> [Page]:
(begin)
Ease of compilation, or speed of the resulting system are no strong reasons.

* Sublanguages.
  Once there was Lisp/Scheme, which was about lambda.  Then a completely 
different language for macro rewriting was added, and now a (hidden) constraint 
satisfaction system.  I don't like that, it is feature on top of feature.  A 
rewriter can be written in Scheme and then used in macro expansion - great, but 
let the rewriter then be generally available (because it has other possible 
uses), and be optional in writing syntax (because there are other ways that 
sometimes may be better).  The same is true for a consistency maintanance or 
constraint satisfaction language - let them be first-class, explicit languages 
that one may use or not according to ones liking.  That's what libraries are 
for.

* Minimality.
  Something else is lost here.  Scheme was about the right thing, but also 
about the minimal thing.  Scheme provided a basis which was like a semantic 
assembly language: it provided primitives with which to build.  Yes, certain 
complex systems ease programming - so let's make sure such systems can be 
written in Scheme, but let's not make them the basis of Scheme!  It sounds like 
old-school anthropology: let's give primitives the right to remain primitive - 
while making sure they are NOBLE primitives.

Mutation

* Redefining read.
  This will not change the meaning of code (or anything else) read before, even 
through explicit calls of the read procedure.  (In some multi-pass models this 
would be perfectly appropriate behaviour, though.)

* Principle of least surprise.
  Reassigning a variable changes the result of each use of that variable.
  Inlining procedure calls is possible exactly when it can be proven that the 
value of the procedure won't change (e.g. local procedures, direct lambda 
expressions) - anything else would turn Scheme into a Lisp-2 by giving special 
privileges to procedure values over other values.  I want my program to be able 
to redefine procedure variables at run-time, e.g. a program that learns by 
repeatedly wrapping functions, thus making them more knowledgeable.
(end)
> [Given exercise]: Translate this sentence from the Scheme design post into French: "Reassigning a variable changes the result of each use of that variable."

> [Material provided]:
(begin)
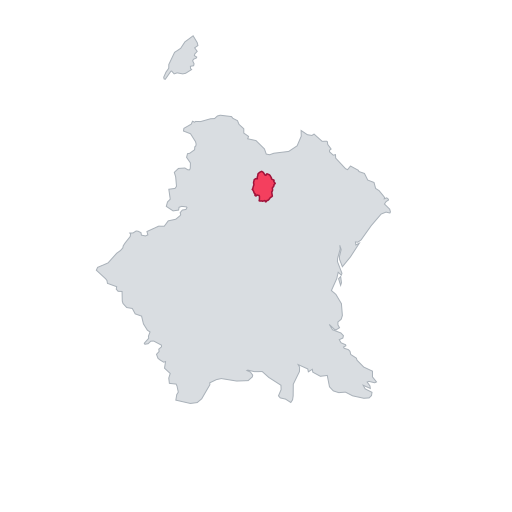 Lozère highlighted on a map of France, rotated 208°
{"feature_id": "FRA-5320", "entity_name": "Lozère", "entity_type": "Metropolitan department", "adm_level": 1, "iso_a3": "FRA", "parent_name": "France", "parent_adm1": "", "projection": "mercator", "projection_center": [3.454, 44.535], "detail": "fine", "context": "in_parent", "style": "filled", "palette": "rose", "viewbox_px": 512, "rotation_deg": 208, "n_neighbors": 0, "source": "natural_earth", "source_scale": "10m", "svg_char_len": 5605}
<svg xmlns="http://www.w3.org/2000/svg" viewBox="0 0 512 512"><g transform="rotate(208 256 256)"><path d="M378.2,217.0L375.4,218.6L373.6,221.8L371.8,222.5L368.5,222.6L367.0,220.6L363.0,221.8L361.4,223.9L363.8,226.4L356.0,236.6L351.0,239.2L350.0,245.8L344.1,250.8L342.0,255.9L341.8,257.0L343.3,258.7L342.6,262.0L339.7,264.2L339.7,266.4L340.5,266.7L345.0,264.9L346.8,262.9L345.9,260.2L350.4,256.9L358.5,257.7L359.5,262.2L358.4,265.9L364.3,274.0L359.2,277.7L358.9,280.2L364.1,288.2L367.4,291.5L365.6,296.9L360.1,300.3L356.6,300.1L355.1,300.9L355.2,302.6L357.6,307.4L363.6,310.5L364.5,314.2L362.8,315.5L360.1,321.0L361.3,323.7L360.8,324.9L361.4,326.7L363.0,328.5L371.2,333.2L378.7,332.3L379.6,334.9L375.1,342.0L375.3,345.2L373.0,345.3L372.6,346.4L368.0,348.7L360.6,355.8L357.1,357.9L355.8,361.5L353.7,363.5L343.1,367.6L341.1,366.7L335.9,366.8L332.7,364.2L326.5,362.6L324.5,358.8L318.7,358.1L318.4,355.6L310.2,357.9L298.8,354.5L294.8,350.8L291.5,351.8L288.5,355.1L276.2,363.7L271.4,372.6L272.3,383.0L275.1,388.0L267.6,387.2L263.2,388.7L262.0,390.9L251.5,388.3L247.5,390.5L246.5,390.3L245.1,388.2L239.9,385.7L240.7,384.0L240.0,382.5L235.1,381.3L233.4,382.8L231.6,379.8L217.9,375.1L215.7,375.2L214.8,379.8L206.0,379.7L204.7,378.9L199.0,379.8L193.0,375.5L186.3,376.3L182.1,371.8L178.1,371.5L172.5,369.2L169.9,368.0L169.6,366.7L167.9,368.7L165.8,368.3L165.3,367.6L166.7,365.1L167.0,362.2L159.9,360.1L158.0,358.0L158.0,356.8L161.8,355.8L165.2,351.8L168.5,337.0L170.8,319.4L172.6,316.0L174.8,315.1L173.0,312.6L170.8,315.8L172.2,299.5L174.7,287.1L180.6,292.2L182.0,294.4L183.8,301.7L187.1,304.8L185.0,301.9L182.8,292.1L181.5,289.3L172.0,281.1L171.7,279.2L175.8,280.2L174.1,274.0L173.2,260.9L167.4,259.6L158.2,254.0L151.8,244.0L151.1,240.2L152.7,236.2L151.3,233.6L148.6,231.9L150.6,228.4L152.5,228.1L159.2,230.0L153.8,226.8L144.9,227.9L141.4,226.7L140.8,224.3L143.2,221.2L140.2,219.3L135.2,219.7L134.5,218.9L136.0,216.7L134.8,215.9L130.6,216.7L128.3,216.0L126.1,213.5L119.4,212.9L117.9,211.4L108.7,208.5L99.1,209.0L96.4,203.9L90.5,201.4L91.7,199.8L97.5,198.3L98.7,196.9L94.4,194.8L92.9,192.7L100.7,192.2L97.2,189.9L89.6,190.1L88.5,187.0L89.5,183.8L94.0,181.0L105.0,177.9L113.1,177.8L118.8,174.2L124.4,173.2L129.7,175.0L137.0,184.0L142.7,180.0L151.3,180.1L153.1,182.4L155.4,178.3L157.3,180.6L167.8,179.9L165.3,178.3L163.4,174.4L162.9,160.3L157.5,149.9L156.2,146.2L156.5,143.0L162.8,143.5L168.0,142.1L170.5,143.1L171.1,149.8L173.3,153.6L187.8,154.8L196.2,156.9L203.2,153.1L209.7,151.4L210.3,150.6L206.5,150.9L203.0,149.3L202.5,147.5L204.4,142.3L214.4,136.5L229.1,131.5L232.9,128.3L237.3,122.3L236.3,120.7L236.9,104.4L239.1,99.0L244.7,95.0L259.1,91.1L260.9,96.4L260.7,99.3L264.5,103.9L266.4,105.4L272.7,102.9L275.7,107.2L276.6,112.0L284.1,114.0L286.3,120.3L287.7,118.9L292.4,119.2L294.6,119.7L297.7,122.5L296.7,126.2L298.1,128.1L296.8,131.5L297.7,132.9L306.3,132.9L308.9,131.4L310.1,127.9L312.7,125.9L313.7,126.5L312.1,133.0L313.3,134.6L313.9,139.2L317.1,139.5L323.5,143.2L328.8,149.2L335.5,148.2L340.6,151.6L346.0,149.8L351.1,151.6L352.9,153.4L357.6,161.8L361.2,160.1L363.8,161.1L364.6,163.5L374.3,162.1L376.1,164.4L378.1,165.3L390.3,168.5L390.5,171.6L383.4,180.4L380.3,193.0L378.2,197.3L377.4,200.6L378.0,202.7L377.7,206.1L376.2,214.2L377.0,216.5L378.2,217.0ZM421.8,376.1L421.2,380.8L422.9,384.2L423.5,397.6L420.0,404.0L419.3,411.7L414.9,420.9L408.1,416.8L406.1,414.6L407.9,411.0L404.0,409.1L404.9,405.7L404.5,404.0L401.7,403.8L401.6,402.9L403.6,400.3L403.6,398.6L400.9,396.6L400.4,394.7L403.0,392.7L401.8,390.8L400.4,390.4L403.9,384.3L406.2,382.4L411.6,380.7L413.8,378.4L417.3,379.7L417.9,379.1L419.1,369.4L420.3,369.2L421.4,370.5L421.8,376.1ZM172.4,274.7L171.6,277.6L168.0,272.5L167.5,269.8L172.4,274.7Z" fill="#d9dde1" stroke="#a8b0b8" stroke-width="1"/><path d="M293.4,322.7L293.2,323.0L292.6,324.1L292.2,324.4L291.5,324.6L291.1,324.9L291.9,326.2L292.0,326.6L292.1,327.6L292.7,329.1L292.8,329.6L292.6,330.3L291.7,332.2L290.7,333.4L290.4,333.4L288.7,333.2L286.3,331.8L285.9,331.7L285.2,331.9L285.1,332.3L285.2,332.9L285.1,333.5L284.6,333.8L282.3,334.0L281.4,333.7L279.0,332.2L278.8,331.7L278.6,331.5L278.4,331.3L278.2,331.3L277.7,331.3L276.0,331.4L275.8,331.4L275.6,331.3L275.6,331.1L275.6,330.8L275.5,330.6L275.4,330.4L275.2,330.1L274.1,329.6L273.6,329.2L273.2,329.2L273.1,328.8L273.2,328.6L273.6,327.8L273.6,327.5L273.6,327.3L273.2,326.7L273.2,326.3L273.1,325.8L273.1,325.5L273.1,325.3L273.2,325.1L273.3,324.9L273.4,324.7L273.4,324.4L273.4,324.1L273.5,323.9L273.5,323.7L273.3,323.4L272.4,322.2L272.2,321.7L272.1,321.1L272.1,320.8L272.1,320.5L272.1,320.3L272.2,320.1L271.7,319.2L269.7,316.6L270.0,315.5L270.3,315.1L270.7,314.5L270.8,314.2L270.9,313.1L271.2,311.7L271.4,311.1L271.6,310.7L272.0,310.5L272.3,310.2L272.4,309.5L272.5,308.8L272.7,308.5L272.9,308.4L273.1,308.3L273.3,308.4L273.6,309.0L273.8,309.1L274.1,309.1L274.6,308.8L275.9,307.4L276.2,307.3L276.4,307.3L276.6,307.4L276.9,307.3L277.1,307.2L278.1,306.5L278.2,306.4L278.5,306.3L278.8,306.4L279.1,306.3L279.3,306.5L279.4,307.0L279.6,307.7L280.9,310.2L281.4,310.7L281.7,310.9L282.0,310.7L282.5,310.6L283.3,310.5L283.5,310.5L283.7,310.4L283.8,310.2L283.9,309.5L284.0,309.3L284.1,309.1L284.3,309.0L284.5,308.9L284.8,308.9L285.2,309.0L285.5,309.2L285.6,309.4L285.7,309.6L285.6,309.8L285.5,310.0L285.5,310.3L286.9,310.6L287.2,310.8L287.4,310.9L288.1,311.6L288.8,312.2L289.1,312.4L289.4,312.5L289.6,312.6L289.7,312.8L289.9,312.9L290.0,312.9L290.6,313.1L290.5,314.0L290.6,314.4L290.7,314.8L290.8,315.0L291.0,316.0L291.2,317.3L291.5,318.2L291.8,318.7L292.2,319.0L292.6,319.6L292.8,320.2L293.4,322.7Z" fill="#f43f5e" stroke="#9f1239" stroke-width="1.5"/></g></svg>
(end)
> [Problem solution]: Réaffecter une variable modifie le résultat de chaque utilisation de cette variable.